Эмалевый образок XVII в.
Последней и сравнительно поздней областью эмалевой техники является эмаль с металлическими накладками. Если в эмалях перегородчатой и выемчатой металл (чаще всего золото) играл до известной, а иногда и очень большой степени роль фона, то теперь фоном является одноцветная эмаль, покрывающая собой всю поверхность металлического предмета. В гущу этого эмалевого фона вставлялись небольшие штампованные пластинки металла (обыкновенно серебра) в виде орнаментов, цветов, человеческих фигур, птиц, зверей и т. п.
Чаша расписной эмали XVII в.
Основным вопросом в истории русской эмали является вопрос о влияниях, чрезвычайно сложных, подчас перекрещивавшихся. Одна мощная струя шла, несомненно, с Востока, другая, не менее мощная, от общеевропейской учительницы в искусстве — Византии. Но далеко не исключена возможность и других, чисто-западных влияний. Драгоценные по мастерству, чрезвычайно ценимые и любимые повсюду, легко перевозимые из страны в страну вследствие малых своих размеров эмалевые произведения свободно могли быть ввозимы в Россию из любой западноевропейской страны. Знаменитые живописные или живописно-скульптурные эмали Лиможа, прямым или кружным путем могли — или, лучше сказать, должны были — попадать в Россию и оказывать влияние на русское мастерство. Но в этой области нет сколько-нибудь точных сведений, кроме одного, не оправдываемого документальными данными, но бесспорного факта, каким является расцвет искусства эмали в древней Киевской Руси. Искусство, столь артистическое по самой своей природе и бесконечно сложное по технике, не имело бы сил пустить, такие прочные корни в древнерусском мастерстве, если бы почва для него не была подготовлена заранее. Византийские мастера-эмальеры могли быть только учителями, создателями образцов, между тем наши музеи хранят древние эмали бесспорно русской работы. Технически они менее совершенны, чем византийские; нет яркости тонов, грубее рисунок, эмаль легче крошится и выпадает, но это детали, а самыми основами мастерства русские владеют в степени вполне достаточной, чтобы вызывать удивление.

**Условия задания:**
a) Изложите отрывок об эмали в двух предложениях.
b) Продублируйте из отрывка об эмали всё, начиная со слов «Эмалевый образок XVII» и вниз до слов «зверей и т. п.».

**Исходные данные:**
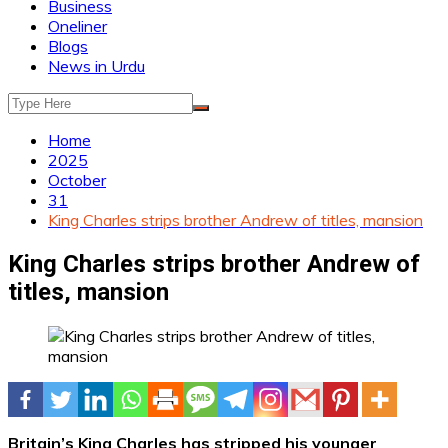
Business
Oneliner
Blogs
News in Urdu
Home
2025
October
31
King Charles strips brother Andrew of titles, mansion
King Charles strips brother Andrew of
titles, mansion
Britain’s King Charles has stripped his younger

**Результаты выполнения:**
a) Поздняя область эмалевой техники — эмаль с металлическими накладками: одноцветная эмаль покрывает всю поверхность предмета и служит фоном, а в неё вставляются штампованные пластинки, обычно серебряные. Главный вопрос истории русской эмали — сложные влияния Востока, Византии и, возможно, Запада, а бесспорный расцвет этого искусства в Киевской Руси показывает, что русские мастера, уступая византийским в технике, вполне владели основами мастерства.

b)
Эмалевый образок XVII в.
Последней и сравнительно поздней областью эмалевой техники является эмаль с металлическими накладками. Если в эмалях перегородчатой и выемчатой металл (чаще всего золото) играл до известной, а иногда и очень большой степени роль фона, то теперь фоном является одноцветная эмаль, покрывающая собой всю поверхность металлического предмета. В гущу этого эмалевого фона вставлялись небольшие штампованные пластинки металла (обыкновенно серебра) в виде орнаментов, цветов, человеческих фигур, птиц, зверей и т. п.